Костер горел тихо, бездымно. Пламя неярким светом грело, разглаживало морщины. И вдруг Макарыч настороженно вздрогнул. Повернул голову в темноту. Глаза буровили каждый куст, дере во, травинку. Нет, он не обманулся. Кто-то ломился напрямик к нему. Лесник вскочил. Схватил ружье. В такую пору самое время оголодавшему медведю в лапы попасть. Одной травой он не насытится.
Лесник проверил, заряжено ли ружье. А треск и шум нарастали.
— Отец! — послышалось совсем неожиданно.
Макарыч даже дышать перестал:
— Отец! — повторил знакомый голос. И вот уже Колька подскочил к Макарычу. Обхватил его: — Что же дома тебе не сидится? Марье там совсем скучно. И меня ждать перестал. Сказывала, что ты уже вторую неделю, как в тайгу сгинул. Я-то сразу понял, что ты здесь. Вон куда забрался.
— А ты-то как? Совсем, небось? Куды послали? К нам? Тут, станетца, остановишьси? — любопытствовал Макарыч.
— Тут буду. Да знаешь где? На твоей каторге.

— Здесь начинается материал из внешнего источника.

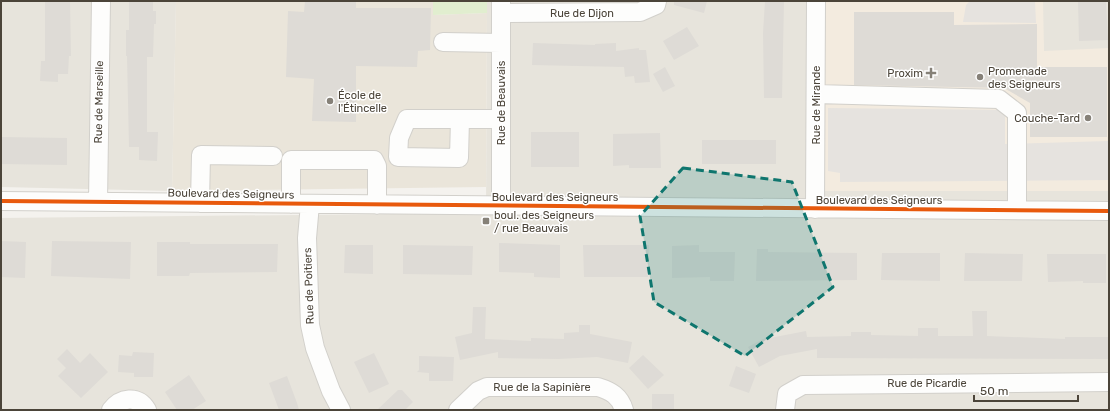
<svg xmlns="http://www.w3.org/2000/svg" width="1110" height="411" viewBox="0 0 1110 411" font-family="Rubik,sans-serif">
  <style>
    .residential { fill: #e7e4dc }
    .commercial { fill: #f3ebdf }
    .education { fill: #eae5da }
    .green { fill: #e1eecf }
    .parking { fill: #e6e3df }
    .building { fill: #dedbd6 }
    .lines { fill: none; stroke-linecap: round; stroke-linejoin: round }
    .minor-casing { stroke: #d2d0cb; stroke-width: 20 }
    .minor { stroke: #fdfdfc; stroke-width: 18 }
    .cycleway-casing { stroke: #fff; stroke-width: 6 }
    .cycleway { stroke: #e8590c; stroke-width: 4 }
    .marked { fill: #0f766e; fill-opacity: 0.2; stroke: #0f766e; stroke-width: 3; stroke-dasharray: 8 5; stroke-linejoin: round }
    .poi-dot { fill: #868178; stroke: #fff; stroke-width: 1.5 }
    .labels { text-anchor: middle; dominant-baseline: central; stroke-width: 3; stroke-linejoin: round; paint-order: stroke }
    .street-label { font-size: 11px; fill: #4b4439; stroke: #fff }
    .poi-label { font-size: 11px; fill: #4b4439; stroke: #fff; text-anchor: start }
  </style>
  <rect width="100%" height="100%" fill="#f4f2ee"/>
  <path class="residential" d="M1,1H176L172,191L1,187Z
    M487,1H827L822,191H1109V410H1V218L486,213Z
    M1040,1H1109V51H1044Z"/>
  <path class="commercial" d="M826,1H1043L1044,51L1109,48V191H822Z"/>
  <path class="education" d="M176,1H433V15L487,13L486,187L172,191Z"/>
  <path class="green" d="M433,1H487V13L433,15Z"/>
  <path class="parking" d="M970,1H1035L1036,23L963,22L966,5Z
    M828,108L1005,110V144L1108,141L1109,180L840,182V173L828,171Z"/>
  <path class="building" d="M45,1H70L71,56H69L68,74H58V82L40,81L41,61H45Z
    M129,1H153V11H156V24H154L153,57H147V132H158L157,161L139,160V147H129L127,56H126V30H129Z
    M305,1H356V8H431L430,50L418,51L417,67L356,66V122L312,121L314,79L286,77L288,11L304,12Z
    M674,1H707L704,13L674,5Z
    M765,1H784L782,98H764L763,33Z
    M1078,1H1106L1108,40L1079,41Z
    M854,12H954V25L1037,24V67H1107V137H1030V103L1004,88L854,85Z
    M687,27L699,46L674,60L663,41Z
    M533,43L595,45V44L616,43V51L639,48V50H646L650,82L635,83L634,76L625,77L624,67L532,65Z
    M665,67L675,86L663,92L653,74Z
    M531,132H579V167H531Z
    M660,133L661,168H629V165L613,166V134Z
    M1,137L67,138V165L1,164Z
    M702,140H776V164H702Z
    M1,241L26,242L25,278L1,277Z
    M52,241L131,242L130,279L51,276Z
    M157,242H190V244H278L277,272L190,273L189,276H157Z
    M499,243L560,245V278L534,277V273L499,272Z
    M345,245H373V274L344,273Z
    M403,245L473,246L472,275L403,274Z
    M583,245H649L648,277H584Z
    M699,245V252H735L734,281H710V277L672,278V246Z
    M757,249H768V252L857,253V280L756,281Z
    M882,253H940V281L881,280Z
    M965,253L1023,254L1022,281H964Z
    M1047,254H1106V283H1083V281L1048,282Z
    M473,307H486L485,339L531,341V338L564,339V333L579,332V325H590V334L632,342L628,363L597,357L558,359L498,358V352L460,360L455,337L472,333Z
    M972,311H987V336L1065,339V337H1108L1109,359L817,358V349L780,356L759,367L748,347L769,336L770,338L806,331L807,337L851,336V332H871V335L918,336V328H938V336H973Z
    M67,349L80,363L90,353L108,372L81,398L58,376L66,368L57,359Z
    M133,352L154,353L153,377H134V373L118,372L119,355L132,356Z
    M374,353L389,384L369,393L354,362Z
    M643,355L664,375L648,389L629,368Z
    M419,356L454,357L453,381H429V373L417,372L419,370Z
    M736,366L756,374L749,393L729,386Z
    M189,375L206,401L192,410H177L165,392Z
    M287,376L297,403L299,410H279L269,383Z
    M398,390H402L413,402L405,410H377Z
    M652,394H674V410H652Z"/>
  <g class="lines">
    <defs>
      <path id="minor" d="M501,1V206
        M501,13L640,12L656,5L657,1
        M443,42L501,43
        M816,94L999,99L1017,113V210
        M460,119L459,158L398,157L399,138L407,119H501
        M1,201L1109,211
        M98,202L101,1
        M200,203L201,155L273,156
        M291,204V160H374L377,166V205
        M310,204L307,238L310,325L315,348L331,391L341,410
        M815,209L816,1
        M111,410C120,398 138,394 147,410
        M458,410L478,391L487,387H598C611,391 620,396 624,410
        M785,410L787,394L803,385L1109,382"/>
    </defs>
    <use href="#minor" class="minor-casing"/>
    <use href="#minor" class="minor"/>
    <defs>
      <path id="cycleway" d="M1,201L1109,211"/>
    </defs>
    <use href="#cycleway" class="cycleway-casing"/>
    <use href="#cycleway" class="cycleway"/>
  </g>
  <path class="marked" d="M683,168L792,182L833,287L745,356L654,302L640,216Z"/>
  <g class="poi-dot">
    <path d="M929 67h4v4h4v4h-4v4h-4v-4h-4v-4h4z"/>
    <circle cx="980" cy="77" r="4"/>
    <circle cx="330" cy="101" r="4"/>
    <circle cx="1088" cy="118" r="4"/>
    <rect x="482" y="217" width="8" height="8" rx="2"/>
  </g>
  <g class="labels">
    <g class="street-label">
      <text x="582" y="13">Rue de Dijon</text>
      <text transform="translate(99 102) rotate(-89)">Rue de Marseille</text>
      <text transform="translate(501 103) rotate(-90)">Rue de Beauvais</text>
      <text transform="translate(816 105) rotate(-90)">Rue de Mirande</text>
      <text transform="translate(231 194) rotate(1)">Boulevard des Seigneurs</text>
      <text x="555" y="197">Boulevard des Seigneurs</text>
      <text x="879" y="200">Boulevard des Seigneurs</text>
      <text transform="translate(309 286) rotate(-92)">Rue de Poitiers</text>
      <text x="927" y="383">Rue de Picardie</text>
      <text x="542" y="387">Rue de la Sapinière</text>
    </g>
    <g class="poi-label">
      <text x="988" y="71">Promenade<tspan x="988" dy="13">des Seigneurs</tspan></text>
      <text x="923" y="73" text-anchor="end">Proxim</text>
      <text x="338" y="95">École de<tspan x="338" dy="13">l'Étincelle</tspan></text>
      <text x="1080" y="118" text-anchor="end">Couche-Tard</text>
      <text x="494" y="215">boul. des Seigneurs<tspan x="494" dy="13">/ rue Beauvais</tspan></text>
    </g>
  </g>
  <rect width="1110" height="411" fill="none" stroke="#4b4439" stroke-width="4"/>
  <path d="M974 395v6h104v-6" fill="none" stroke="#4b4439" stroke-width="2"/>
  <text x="980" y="395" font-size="12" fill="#4b4439" stroke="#ffffff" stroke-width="3" paint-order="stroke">50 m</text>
</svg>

— Вона куды… — задумался лесник, и что-то дрогнуло в его душе. Знал, многие там погибли. Редко кому с тех мест удавалось живым вернуться. Решил сказать об этом Кольке: — То ли души умерших не терпют на своем погости чужих, пришлых. То ли сама планида противилась, штоб земь ковыряли, в кой останки покоились от каторжников. То мине и не ведомо. Одно слыхивал — один за другим в тех местах отряды сгинули. Пойдуть их искать и тож там навек останутца. Все с умов споскакивали — куды люд деваитца? А итти туды искать поубоялись. Помню, мужиков сельских на е н то дело подбивали. Мол, места те вам знакомы. Большой магарыч за енто дело сулили. Тому, хто хочь останки найдеть. И жил в том селе мужичонка один запойнай. В ево ни кола, ни двора, ни бабы. Пил, олух, по-черному. Тут прослышал про посулы, Ну и порешилси. Ему-то все едино, кому душу запродать, — черту али ангелу. Хто боле дасть. Приплелси ен к самому главному начальнику и брешить: дескать, бери мине в тайгу, знаю ее как самово сибе. А иде ему, псу подзаборному, тайгу-то знать? Ен, ить, до ветру в ее не добрел ни разу. По пьяному делу в портки валил. Ну, а начальник тот и поверил. Ухи развесил. Людей с им снарядил. Мужичонку таво заместо ихнево проводника исделал. А тот и толкуить: дай, мол, аванец. Ну, а когда пропилеи, ево к начальнику принесли. Тот не стал боле дожидатца, покуда сосватанай протвирезить, повилел ево сбирать в тайгу. На другой день оне и ушли. Двенадцать душ. Так-то.
Макарыч закурил, задумался, словно забыл о том, что Колька ждет, что же было дальше.
— Ну и как? Вернулись они живыми?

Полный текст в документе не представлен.